You Know You're In China When...
· you can't drink the water
· the street vendors can spot you a mile away and swarm you as soon as you get off the bus
· people have umbrellas not for the rain but to shield themselves from the sun
· everything you buy you are bargaining down in price· your bed is a foot off the ground and a little harder than the one back home
· people take pictures of you even when you are not looking· you have to take your toothbrush through a complete cleansing process because you accidentally ran it under the sink in the bathroom
· to communicate with the locals you suddenly find yourself in a game of charades
· Starbucks feels like the U.S. embassy
· Everyone at the market knows your name... 'Hello Nice Lady'
· At dinner all you recognize is the rice and McDonalds starts to sound quite good
· Pedestrians DO NOT have the right away. (In fact traffic laws don't exist)

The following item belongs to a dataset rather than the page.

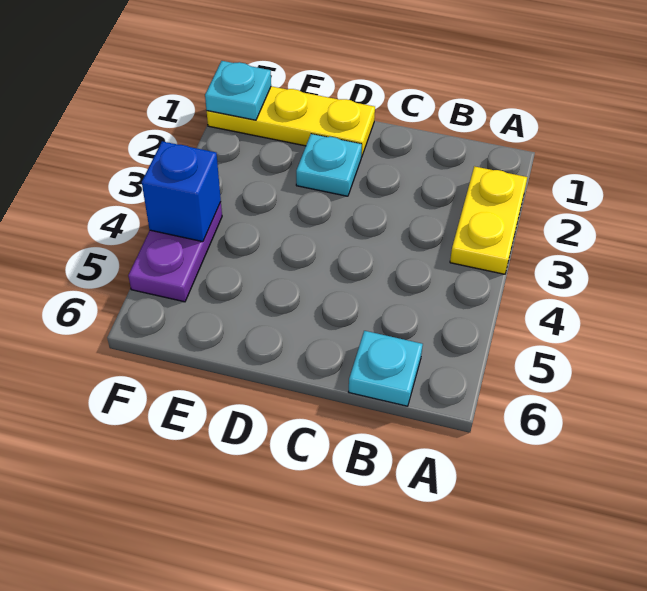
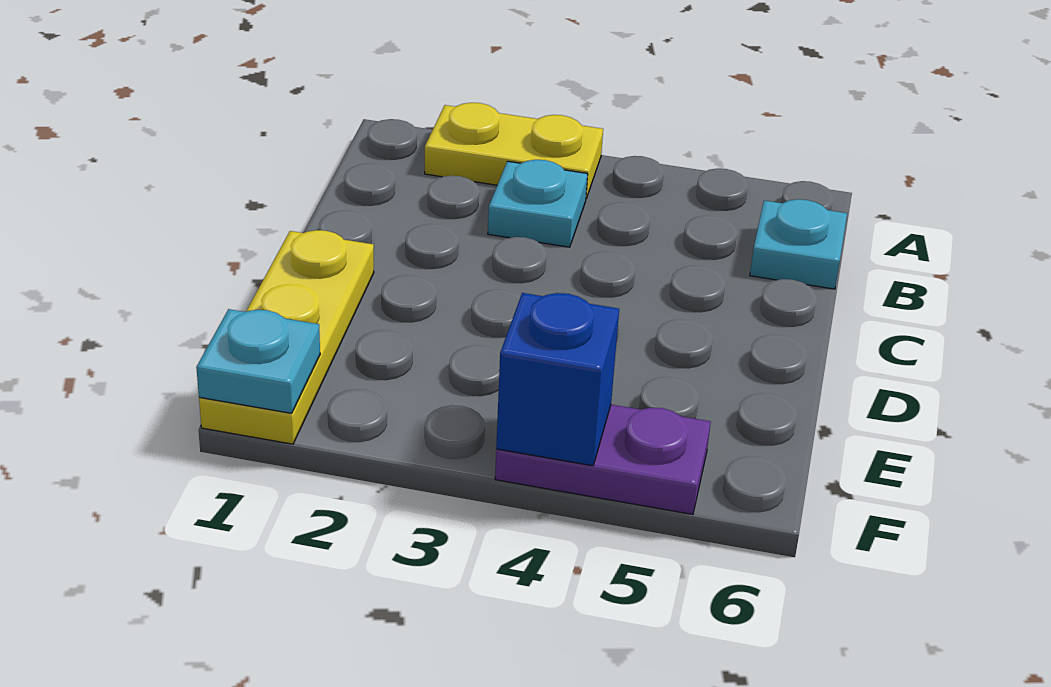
cyan 1x1 plate [296,134,362,196] -> cyan 1x1 plate moved to [488,160,588,247]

· The toilets are usually a hole in the ground and you have to being your own TP from home
· And our favorite- your warm-up music before a match is a sweet lullaby by Kenny G (UW alum)
We have loved our time here. While we are anxious to get back to the sweet soil of `The States' as it's called here, and eat food that we recognize, we want to give a huge thanks to our tour guides and culture liaisons: Lily, Jack, Carrie, and Maggie. Finally it wouldn't be complete without thanking the man that blessed us with this experience, Dale Brannan. Thanks Dale!